В свете реальности, о которой здесь, в конечном счете, идет речь, неясные исторические вопросы этого пути ко кресту блекнут как второстепенные. Что бы ни было непосредственным поводом к открытой вспышке конфликта, каковы бы ни были мотивы предателя, точные обстоятельства ареста и процедуры процесса, кто бы ни был конкретно виновным, где бы и когда точно ни происходили отдельные стадии этого пути: смерть Иисуса не была случайностью, не была трагической судебной ошибкой или актом чистого произвола, но исторической необходимостью, включающей вину ответственных за нее. Лишь полное переосмысление, действительная metanoia
всех причастных лиц, новое сознание, отказ от замкнутости на своих собственных делах, от всей законной самоуверенности и самооправдания и обращение в радикальном доверии к возвещенным Иисусом Богу безусловной благодати и неограниченной любви могли бы предотвратить эту необходимость.Насильственный конец Иисуса заключался в логике его благовестия и поведения.

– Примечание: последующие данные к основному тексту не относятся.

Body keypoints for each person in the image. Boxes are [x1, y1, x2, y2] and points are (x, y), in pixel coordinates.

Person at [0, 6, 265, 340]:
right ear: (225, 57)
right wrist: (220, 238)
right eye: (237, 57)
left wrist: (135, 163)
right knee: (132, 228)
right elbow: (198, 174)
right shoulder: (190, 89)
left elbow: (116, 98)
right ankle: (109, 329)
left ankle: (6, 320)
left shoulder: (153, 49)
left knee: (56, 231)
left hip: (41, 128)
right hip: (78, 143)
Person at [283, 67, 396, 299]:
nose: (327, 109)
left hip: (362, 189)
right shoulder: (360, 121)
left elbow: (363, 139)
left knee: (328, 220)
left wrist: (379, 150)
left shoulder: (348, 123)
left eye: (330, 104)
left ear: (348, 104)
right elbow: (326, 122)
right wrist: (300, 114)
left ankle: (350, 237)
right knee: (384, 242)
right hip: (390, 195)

Крестная смерть Иисуса была реакцией хранителей закона, права и морали на его действия. Он не просто пассивно принял смерть, но активно провоцировал ее. Лишь его благовестие разъясняет его осуждение. Лишь его действия проясняют его страдания. Лишь его жизнь и деятельность в целом делают ясным, что крест этого человека отличается от крестов тех иудейских бойцов сопротивления, которые римляне через несколько десятилетий после смерти Иисуса воздвигли в большом количестве у стен окруженной столицы, как и от тех 7000 крестов римских рабов, которые поставили на Аппиевой дороге после подавления неудачного восстания Спартака (не распятого, но падшего в бою!), а также от бесчисленных больших и малых крестов всех замученных и истерзанных в ходе мировой истории.Смерть Иисуса была расплатой за его жизнь. Однако совершенно в ином смысле, чем — после неудачного восшествия на престол — убийство политика Юлия Цезаря Брутом, записанное Плутархом в исторической и поэтической любознательности, и перенесенное Шекспиром в драму. Смерть не применявшего насилие Иисуса из
Назарета, который не стремился к политической власти, но выступал лишь за Бога и его волю, имеет другое значение. Евангельские повествования о крестной смерти не нуждаются в драматическом или историческом переложении, но в своем прозаическом величии ставят вопрос, почему именно его обрекли на такие безграничные страдания.
Если рассматривать не только повествования о Страстях, но и Евангелия в целом, только на фоне, которых становятся понятными повествования о Страстях, то совершенно ясно, почему дело дошло до этого, почему он умер не в результате сердечного приступа или несчастного случая, но был убит. Разве могла иерархия отпустить на свободу этого радикала, который самовольно, без ссылок и обоснований, возвещал волю Божью?
Этого лжеучителя,
который ставил под вопрос закон и весь религиозно–общественный порядок, принося замешательство в религиозно и политически несведущий народ?Этого лжепророка,
который предсказывал разрушение Храма и ставил под вопрос весь культ, вызывая глубочайшую неуверенность именно у традиционно благочестивых людей?Этого богохульника,
который в не знающей границ любви принимал в число своих последователей и друзей неблагочестивых и морально неустойчивых, нарушителей закона и беззаконников, который в скрытой враждебности к закону и Храму уничижал высокого и праведного Бога закона и Храма до уровня Бога этих безбожников и безнадежных людей и в возмутительной дерзости, лично даруя и подтверждая прощение здесь и сейчас, вторгался в глубочайшие суверенные права Бога?Этого соблазнителя народа,
который личностно представлял собой беспрецедентный вызов всей общественной системе, провокацию авторитета, восстание против иерархии и ее богословия — ведь все это могло иметь следствием не только смятение и неуверенность, но настоящие беспорядки, демонстрации, даже новое народное восстание и постоянно грозящий серьезный конфликт с захватнической армией, вооруженную интервенцию римской имперской власти?Враг закона, с богословской и политической точек зрения, — это также враг народа! Было естественно, что согласно проницательному замечанию Иоанна, первосвященник Каиафа во время решающего заседания синедриона призвал задуматься: «Вы ничего не знаете, и не подумаете, что лучше нам, чтобы один человек умер за людей, нежели чтобы весь народ погиб».